1H06.2 Een hoek .................................................................................................................
..9. | Benoem de hoeken. |
Bekijk de afbeelding hiernaast. Schrijf in je wiskunde schrift van ieder hoek op of het een gestrekte hoek, stompe hoek, rechte hoek of scherpe hoek is.
..10. | Hoeken in een bootje. |
Hiernaast zie je een bootje. In dit bootje zijn 7 hoeken verstopt. De hoeken hebben allemaal een hoofdletter.
..11. | Hoeken tussen de wijzers van de klok |
Als je naar een analoge klok kijkt, een analoge klok is een klok met wijzers, dan maken de wijzers van de klok ook een hoek met elkaar. Bekijk het plaatje van de zes klokken hiernaast.
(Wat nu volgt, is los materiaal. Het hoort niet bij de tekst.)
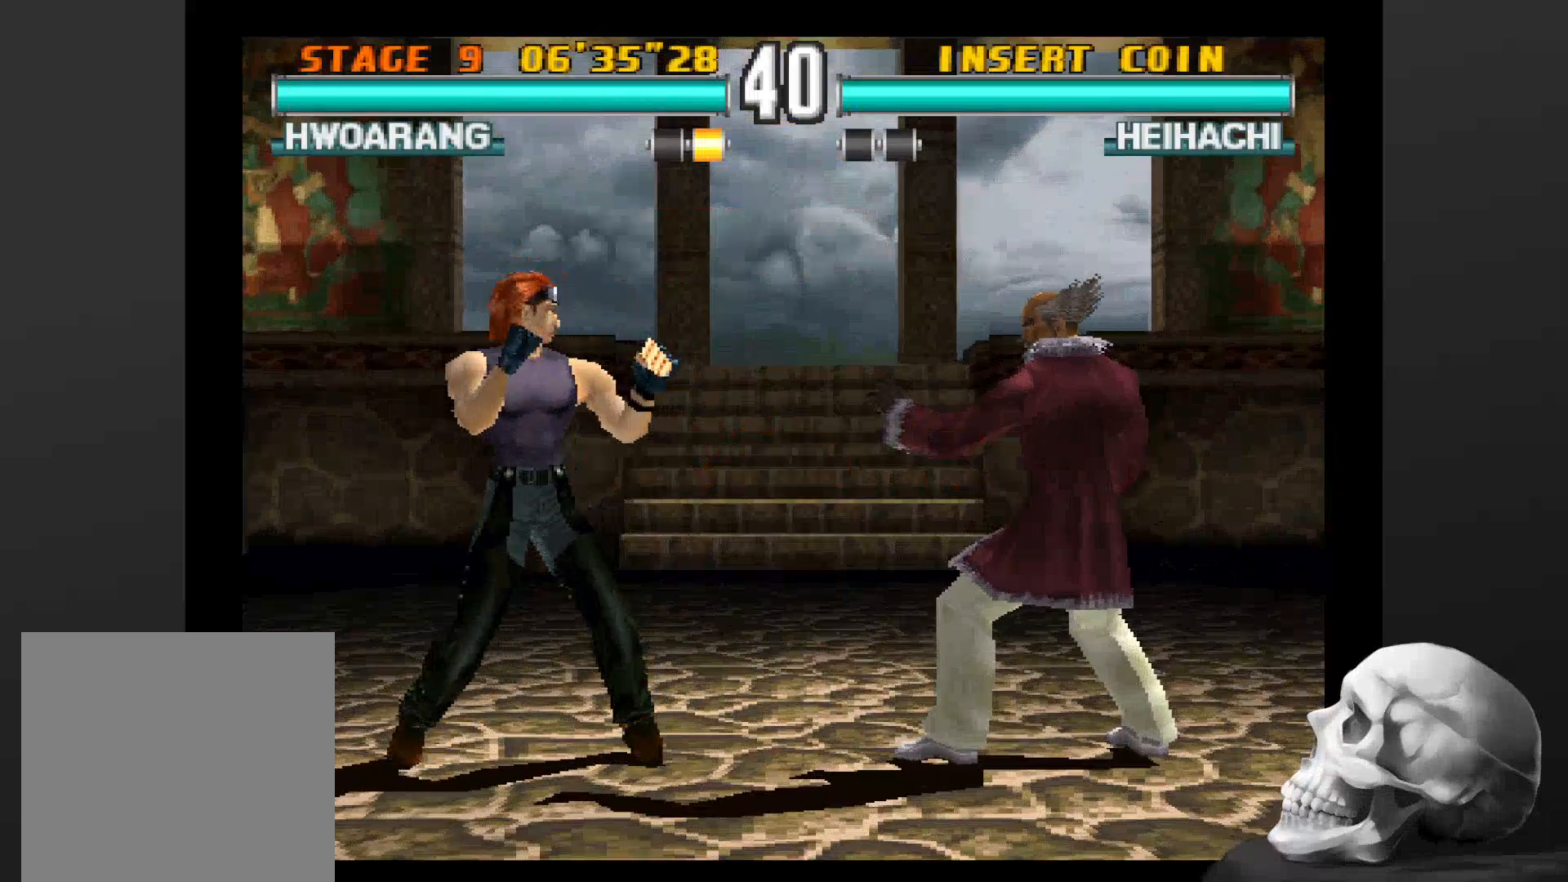
{"buttons": [], "left_stick": "center", "right_stick": "center", "events": []}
Noteer in je schrift van iedere tijd of de wijzers een scherpe, stomp, rechte of gestrekte hoek met elkaar maken.
..12. | Hoeken zonder klok |
Bedenk nu zelf, als het je echt niet lukt, schets het dan in je schrift of gebruik het klokje
a. Wat voor soort hoek maken de wijzers van de klok om 2 uur 's middags?
b. Wat voor soort hoek maken de wijzers van de klok om 7 uur 's ochtends?
c. Wat voor soort hoek maken de wijzers van de klok om 9 uur 's avonds?
d. Wat voor soort hoek maken de wijzers van de klok om 5 uur 's middags?
e. Wat voor soort hoek maken de wijzers van de klok om 6 uur 's ochtends?
..13. | Benoem de hoeken. |
In de figuur hierboven zijn verschillende hoeken aangegeven. In hoekpunt A komen twee hoeken samen. Als van hoek A wordt gesproken, is niet duidelijk welke hoek bedoeld wordt: de hoek met het ruitje of de hoek met het bolletje. Daarom worden hoeken met drie letters genoteerd.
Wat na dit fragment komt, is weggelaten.